What you are asked to do: Two lines below mark the span: the one containing "## File manager" and the one containing "File Manager's interface.|". Set down both, plus every line between, exactly as they stand, and nothing else.

[Dataset entries]
+ + + +

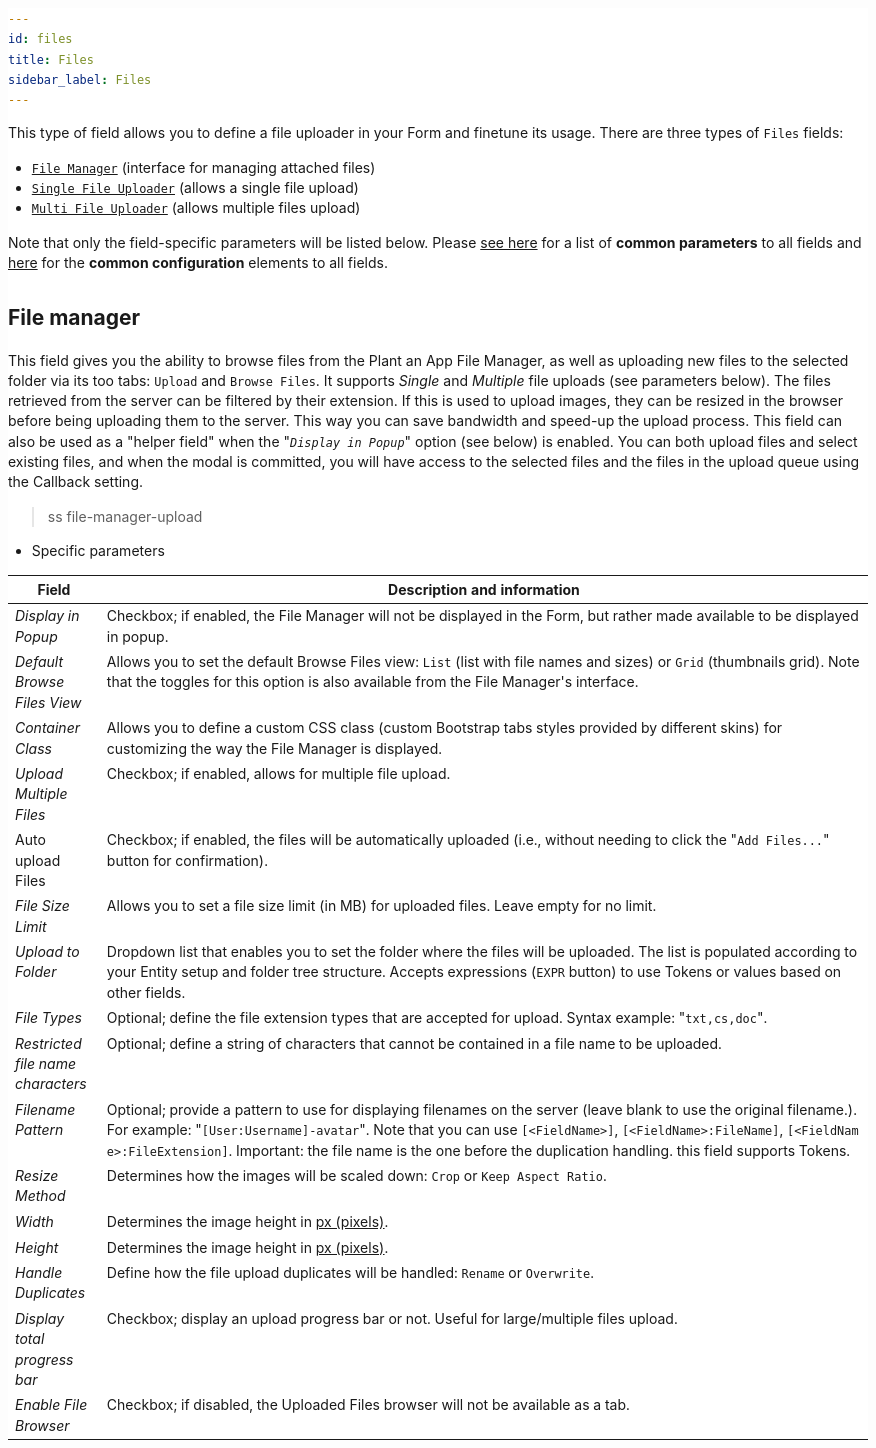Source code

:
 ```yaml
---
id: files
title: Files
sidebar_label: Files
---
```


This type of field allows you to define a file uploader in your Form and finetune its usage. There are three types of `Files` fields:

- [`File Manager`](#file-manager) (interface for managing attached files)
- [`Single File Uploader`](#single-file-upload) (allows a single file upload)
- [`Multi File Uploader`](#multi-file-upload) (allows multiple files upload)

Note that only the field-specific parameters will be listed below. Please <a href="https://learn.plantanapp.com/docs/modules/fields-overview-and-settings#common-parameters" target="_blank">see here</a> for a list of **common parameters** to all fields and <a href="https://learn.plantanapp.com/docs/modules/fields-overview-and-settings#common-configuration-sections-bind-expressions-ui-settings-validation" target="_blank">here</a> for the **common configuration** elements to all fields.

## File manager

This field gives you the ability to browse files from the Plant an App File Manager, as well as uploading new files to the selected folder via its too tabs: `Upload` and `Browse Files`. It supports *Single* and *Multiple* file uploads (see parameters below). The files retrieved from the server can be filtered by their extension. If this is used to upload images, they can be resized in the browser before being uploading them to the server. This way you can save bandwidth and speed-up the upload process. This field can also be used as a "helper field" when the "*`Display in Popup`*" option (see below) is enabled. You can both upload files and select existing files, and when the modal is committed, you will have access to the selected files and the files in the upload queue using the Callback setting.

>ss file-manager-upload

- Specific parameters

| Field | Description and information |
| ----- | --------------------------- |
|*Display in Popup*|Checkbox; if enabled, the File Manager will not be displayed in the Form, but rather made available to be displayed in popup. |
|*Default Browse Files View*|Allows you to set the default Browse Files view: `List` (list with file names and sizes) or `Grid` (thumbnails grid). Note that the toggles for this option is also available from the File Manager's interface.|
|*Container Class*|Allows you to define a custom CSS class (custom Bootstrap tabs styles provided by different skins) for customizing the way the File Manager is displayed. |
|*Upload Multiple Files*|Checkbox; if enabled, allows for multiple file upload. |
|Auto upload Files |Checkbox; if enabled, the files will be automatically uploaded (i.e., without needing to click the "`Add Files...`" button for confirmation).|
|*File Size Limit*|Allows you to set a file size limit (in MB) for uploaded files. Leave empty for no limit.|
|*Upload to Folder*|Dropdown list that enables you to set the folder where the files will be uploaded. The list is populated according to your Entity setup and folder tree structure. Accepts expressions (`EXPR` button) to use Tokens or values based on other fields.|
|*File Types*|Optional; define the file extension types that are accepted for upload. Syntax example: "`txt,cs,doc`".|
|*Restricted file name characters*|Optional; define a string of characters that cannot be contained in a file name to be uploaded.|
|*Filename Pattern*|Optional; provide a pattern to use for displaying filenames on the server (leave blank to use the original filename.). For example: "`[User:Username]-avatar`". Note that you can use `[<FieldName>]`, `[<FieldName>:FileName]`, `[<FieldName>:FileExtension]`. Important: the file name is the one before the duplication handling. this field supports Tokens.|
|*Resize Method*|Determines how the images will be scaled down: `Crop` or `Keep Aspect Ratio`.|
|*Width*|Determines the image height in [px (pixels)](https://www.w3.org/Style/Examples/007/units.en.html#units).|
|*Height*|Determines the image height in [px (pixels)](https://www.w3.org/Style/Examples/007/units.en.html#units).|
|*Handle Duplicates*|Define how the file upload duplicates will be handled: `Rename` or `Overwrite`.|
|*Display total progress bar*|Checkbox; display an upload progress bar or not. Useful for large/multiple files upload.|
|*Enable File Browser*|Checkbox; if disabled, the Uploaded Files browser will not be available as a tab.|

+ + + +

Result of this exercise:
## File manager

This field gives you the ability to browse files from the Plant an App File Manager, as well as uploading new files to the selected folder via its too tabs: `Upload` and `Browse Files`. It supports *Single* and *Multiple* file uploads (see parameters below). The files retrieved from the server can be filtered by their extension. If this is used to upload images, they can be resized in the browser before being uploading them to the server. This way you can save bandwidth and speed-up the upload process. This field can also be used as a "helper field" when the "*`Display in Popup`*" option (see below) is enabled. You can both upload files and select existing files, and when the modal is committed, you will have access to the selected files and the files in the upload queue using the Callback setting.

>ss file-manager-upload

- Specific parameters

| Field | Description and information |
| ----- | --------------------------- |
|*Display in Popup*|Checkbox; if enabled, the File Manager will not be displayed in the Form, but rather made available to be displayed in popup. |
|*Default Browse Files View*|Allows you to set the default Browse Files view: `List` (list with file names and sizes) or `Grid` (thumbnails grid). Note that the toggles for this option is also available from the File Manager's interface.|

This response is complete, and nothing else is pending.